[To do]: Starting at the line that contains "November 2022", copy every line to the end of the material below exactly, and omit the pictures.
── Supplied entries
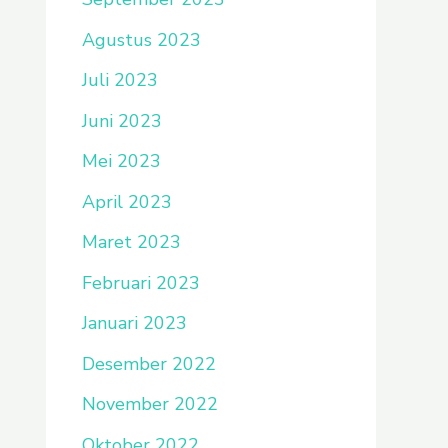
Agustus 2023
Juli 2023
Juni 2023
Mei 2023
April 2023
Maret 2023
Februari 2023
Januari 2023
Desember 2022
November 2022
Oktober 2022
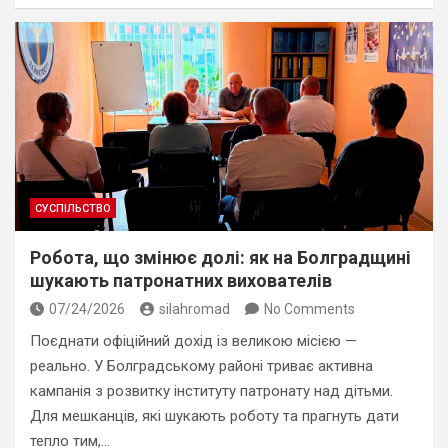
СУСПІЛЬСТВО
Робота, що змінює долі: як на Болградщині
шукають патронатних вихователів
07/24/2026
silahromad
No Comments
Поєднати офіційний дохід із великою місією —
реально. У Болградському районі триває активна
кампанія з розвитку інституту патронату над дітьми.
Для мешканців, які шукають роботу та прагнуть дати
тепло тим,…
────
[Exercise result]:
November 2022
Oktober 2022
СУСПІЛЬСТВО
Робота, що змінює долі: як на Болградщині
шукають патронатних вихователів
07/24/2026
silahromad
No Comments
Поєднати офіційний дохід із великою місією —
реально. У Болградському районі триває активна
кампанія з розвитку інституту патронату над дітьми.
Для мешканців, які шукають роботу та прагнуть дати
тепло тим,…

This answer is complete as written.